Reputation: 8352
Say I have a dataset with 2 numerical columns and I would like to add a third column which is the product of the two (or some other function of the two existing columns). I can compute the new feature using a ColumnTransformer
:
tfs = make_column_transformer(
(FunctionTransformer(lambda X: np.sqrt(X[:,0] - X[:,1]).reshape(-1, 1)), ["colX", "colY"]),
)
(X
is a pandas DataFrame
, therefore the indexing via column names. Note also the reshape
I had to use. Maybe someone has a better idea there.)

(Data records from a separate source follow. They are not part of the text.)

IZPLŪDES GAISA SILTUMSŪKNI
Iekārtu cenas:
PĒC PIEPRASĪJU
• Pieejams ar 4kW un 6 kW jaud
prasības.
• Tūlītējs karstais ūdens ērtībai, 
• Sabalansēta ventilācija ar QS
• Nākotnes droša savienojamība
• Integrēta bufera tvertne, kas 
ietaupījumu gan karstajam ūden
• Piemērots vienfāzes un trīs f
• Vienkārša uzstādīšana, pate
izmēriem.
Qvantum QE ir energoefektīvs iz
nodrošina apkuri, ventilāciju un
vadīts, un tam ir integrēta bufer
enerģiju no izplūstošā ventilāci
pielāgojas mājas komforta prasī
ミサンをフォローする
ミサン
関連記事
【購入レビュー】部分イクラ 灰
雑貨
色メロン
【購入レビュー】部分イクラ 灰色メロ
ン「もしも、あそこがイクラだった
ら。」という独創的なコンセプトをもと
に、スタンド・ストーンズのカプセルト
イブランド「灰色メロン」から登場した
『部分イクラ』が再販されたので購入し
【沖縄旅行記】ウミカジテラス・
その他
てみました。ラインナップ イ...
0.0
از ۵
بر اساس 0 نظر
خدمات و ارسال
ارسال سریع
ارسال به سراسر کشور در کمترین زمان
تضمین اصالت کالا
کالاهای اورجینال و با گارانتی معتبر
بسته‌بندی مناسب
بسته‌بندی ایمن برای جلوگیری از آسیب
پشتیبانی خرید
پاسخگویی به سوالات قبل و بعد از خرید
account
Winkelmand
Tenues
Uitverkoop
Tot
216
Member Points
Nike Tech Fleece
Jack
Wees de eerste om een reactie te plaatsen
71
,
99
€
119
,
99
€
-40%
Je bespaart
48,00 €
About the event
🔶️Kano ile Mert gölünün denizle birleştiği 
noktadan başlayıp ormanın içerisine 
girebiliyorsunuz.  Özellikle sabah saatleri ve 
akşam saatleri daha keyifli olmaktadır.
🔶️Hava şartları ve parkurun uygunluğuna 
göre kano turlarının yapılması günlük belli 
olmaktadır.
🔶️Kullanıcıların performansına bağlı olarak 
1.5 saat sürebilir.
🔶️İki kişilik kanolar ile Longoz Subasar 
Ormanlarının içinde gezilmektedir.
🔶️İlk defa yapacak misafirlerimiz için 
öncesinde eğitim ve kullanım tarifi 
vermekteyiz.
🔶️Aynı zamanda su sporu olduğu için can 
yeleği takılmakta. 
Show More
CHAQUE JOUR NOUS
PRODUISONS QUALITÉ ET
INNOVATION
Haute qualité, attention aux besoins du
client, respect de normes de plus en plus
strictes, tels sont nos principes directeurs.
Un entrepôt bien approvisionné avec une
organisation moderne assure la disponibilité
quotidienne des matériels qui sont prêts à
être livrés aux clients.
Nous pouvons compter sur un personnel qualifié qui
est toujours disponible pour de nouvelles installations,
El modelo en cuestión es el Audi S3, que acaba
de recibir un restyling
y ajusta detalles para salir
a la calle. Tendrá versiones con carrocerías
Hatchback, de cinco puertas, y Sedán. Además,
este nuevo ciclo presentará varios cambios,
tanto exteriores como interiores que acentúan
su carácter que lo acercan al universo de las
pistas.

As written above I would like to keep the original features (similar to what sklearn.preprocessing.PolynomialFeatures
is doing), i.e. use all 3 columns to fit a linear model (or generally use them in an sklearn
pipeline). How do I do this?
For example,
df = pd.DataFrame({'colX': [3, 4], 'colY': [2, 1]})
tfs = make_column_transformer(
(FunctionTransformer(lambda X: np.sqrt(X[:,0] - X[:,1]).reshape(-1, 1)), ["colX", "colY"]),
)
tfs.fit_transform(df)
gives
array([[1. ],
[1.73205081]])
but I would like to get an array that includes the original columns to pass this on in the pipeline
.
The only way I could think of is a FeatureUnion
with an identity transformation for the first two columns. Is there a more direct way?
(I would like to make a pipeline rather than change the DataFrame
so that I do not forget to make the augmentation when calling model.predict()
.)
Upvotes: 0
Views: 439
Reputation: 8352
Reading the documentation more carefully I found that it is possible to pass "special-cased strings" to "indicate to drop the columns or to pass them through untransformed, respectively."
So one possibility to achieve my goal is
tfs = make_column_transformer(
(FunctionTransformer(lambda X: np.sqrt(X[:,0] - X[:,1]).reshape(-1, 1)), ["colX", "colY"]),
("passthrough", df.columns)
)
yielding
array([[1. , 3. , 2. ],
[1.73205081, 4. , 1. ]])
In the end there is thus no need for FeatureUnion
but it can be done with ColumnTransformer
or make_column_transformer
alone, resp.
Upvotes: 1